Point de vue de la CEDH :
En ce qui concerne plus précisément le sadomasochisme, la Cour Européene des Droits de l'Homme offre un panel assez conséquent d’arrêts qui lui a permis de préciser les limites de cette tolérance au respect de la vie privé :
Dans un premier arrêt Laskey, Jaggard et Brown c. Royaume-Uni du 19 février 1997, la Cour a dû statuer sur la conformité de la condamnation de plusieurs hommes homosexuels, adeptes du sadomasochisme, et dont les pratiques filmées avaient été découvertes par la police. Le ministère public avait alors inculpé les principaux intéressés pour raisons de coups et blessures, et ce, sans qu’il y ait eu de dérapage particulier. C’est donc précisément la part sadique du sadomasochisme qui a été visée ici en tant qu’elle correspond à des actes réprimés par le droit pénal.La Cour de Strasbourg a confirmé la condamnation, et ce malgré l’existence du consentement des participants, l’existence et le respect d’un signal d’arrêt des pratiques, et l’absence de dérapages. Elle a considéré que cette ingérence dans la vie privée des personnes condamnées par la justice britannique était « nécessaire dans une société démocratique à la protection de la santé au sens de l’article 8 §2 de la Convention.» La jurisprudence établie par cet arrêt a cependant été abandonnée par la suite, dans la mesure où la Cour avait précisé, assez dangereusement, que cet arrêt, qui n’y faisait pas référence, ne remettait pas en cause le « droit de l’Etat de chercher à détourner de l’accomplissement de tels actes au nom de la morale ». Evoquer la morale pour un potentiel encadrement de la vie sexuelle des individus, a en effet été un choix particulièrement maladroit.
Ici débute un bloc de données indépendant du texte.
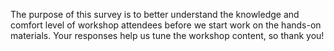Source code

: The purpose of this survey is to better understand the knowledge and comfort level of workshop
attendees before we start work on the hands-on materials. Your responses help us tune the
workshop content, so thank you!
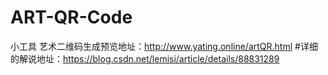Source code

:﻿# ART-QR-Code
小工具
艺术二维码生成预览地址：http://www.yating.online/artQR.html
#详细的解说地址：https://blog.csdn.net/lemisi/article/details/88831289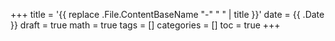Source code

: +++
title = '{{ replace .File.ContentBaseName "-" " " | title }}'
date = {{ .Date }}
draft = true
math = true
tags = []
categories = []
toc = true
+++
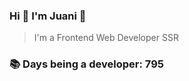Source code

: ### Hi 👋 I&#39;m Juani 🦁

> I&#39;m a Frontend Web Developer SSR

### 📚 Days being a developer: 795
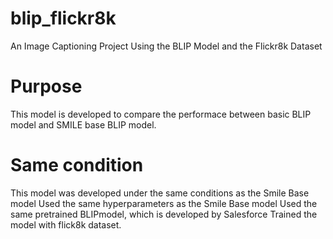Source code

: # blip_flickr8k
An Image Captioning Project Using the BLIP Model and the Flickr8k Dataset

# Purpose
This model is developed to compare the performace between basic BLIP model and SMILE base BLIP model.

# Same condition
This model was developed under the same conditions as the Smile Base model
Used the same hyperparameters as the Smile Base model 
Used the same pretrained BLIPmodel, which is developed by Salesforce
Trained the model with flick8k dataset.




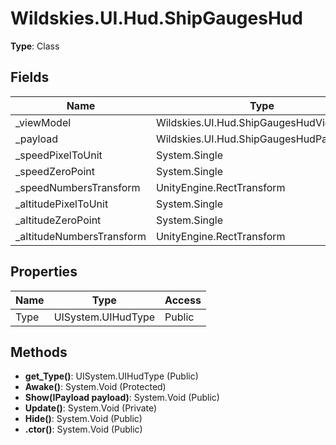 ﻿# Wildskies.UI.Hud.ShipGaugesHud

**Type**: Class

## Fields

| Name | Type | Access |
|------|------|--------|
| _viewModel | Wildskies.UI.Hud.ShipGaugesHudViewModel | Private |
| _payload | Wildskies.UI.Hud.ShipGaugesHudPayload | Private |
| _speedPixelToUnit | System.Single | Private |
| _speedZeroPoint | System.Single | Private |
| _speedNumbersTransform | UnityEngine.RectTransform | Private |
| _altitudePixelToUnit | System.Single | Private |
| _altitudeZeroPoint | System.Single | Private |
| _altitudeNumbersTransform | UnityEngine.RectTransform | Private |

## Properties

| Name | Type | Access |
|------|------|--------|
| Type | UISystem.UIHudType | Public |

## Methods

- **get_Type()**: UISystem.UIHudType (Public)
- **Awake()**: System.Void (Protected)
- **Show(IPayload payload)**: System.Void (Public)
- **Update()**: System.Void (Private)
- **Hide()**: System.Void (Public)
- **.ctor()**: System.Void (Public)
C’est ensuite avec « la notion d’autonomie personnelle » découverte dans son arrêt Pretty c. Royaume Uni du 29 juillet 2002 et qui découle du droit à la vie privée, que la CEDH viendra compléter les concepts juridiques encadrant la vie des personnes. Cette notion correspond à « la faculté pour chacun de mener sa vie comme il l’entend. Il peut également inclure la possibilité de s’adonner à des activités perçues comme étant d’une nature physiquement ou moralement dommageable ou dangereuse pour sa personne ». Elle est importante, dans la mesure où elle servira de base, dans un arrêt visant directement des pratiques sadomasochistes, à réparer les imprudences de l’arrêt Laskey. La Cour a ainsi énoncé dans l’arrêt KA et AD c. Belgique du 17 février 2005 que « le droit d’entretenir des relations sexuelles découle du droit de disposer de son corps, partie intégrante de la notion d’autonomie personnelle ». Exit les craintes d’une « définition de la morale sexuelle par l’Etat ».
Dans le cas belge, il s’agissait de trois personnes majeures – deux hommes et l’épouse de l’un d’eux, hétérosexuelles, et qui s’adonnaient à des pratiques sadomasochistes. Ces pratiques ayant évolué de manière crescendo, avec au départ la fréquentation d’un club SM puis, dans la mesure où certaines de leurs pratiques étaient interdites par le règlement de ce club, la continuation de celles-ci dans une pièce de leur domicile aménagée à cet effet. En fait, c’est suite à une enquête concernant ce club, étendue à leur cas précis, que les deux hommes ont été poursuivis devant la justice belge et condamnés en première instance, en appel et devant la Cour de cassation. Ils ont fait appel de leur cas devant la CEDH, arguant du fait que cette condamnation allait à l’encontre notamment de l’article 8 de la Convention européenne des droits de l’Homme qui garantit un droit à la vie privée et une obligation de nécessité et de législation en ce qui concerne les ingérences des pouvoirs publics dans celle-ci.
Les spécificités de ce cas ont permis de clarifier la jurisprudence de la CEDH en matière sexuelle. En effet, les vidéos des pratiques SM analysées par l’enquête ont permis d’identifier qu’il ne s’agissait pas de pratiques du même ordre que celles vues dans l’arrêt Laskey. Ici, les deux hommes poursuivaient les actes sadiques bien après que la femme eût envoyé le signal d’arrêt convenu –les mots « pitié » ou « stop » ; il s’agissait donc ici de « sadisme à l’état brut » et non pas de sadomasochisme, comme nous l’avons précisé en introduction. Partant de cette distinction, la CEDH a confirmé la condamnation et a affirmé que :
Il en résulte que le droit pénal ne peut, en principe, intervenir dans le domaine des pratiques sexuelles consenties qui relèvent du libre arbitre des individus. Il faut dès lors qu’il existe des « raisons particulièrement graves » pour que soit justifiée, aux fins de l’article 8 § 2 de la Convention, une ingérence des pouvoirs publics dans le domaine de la sexualité.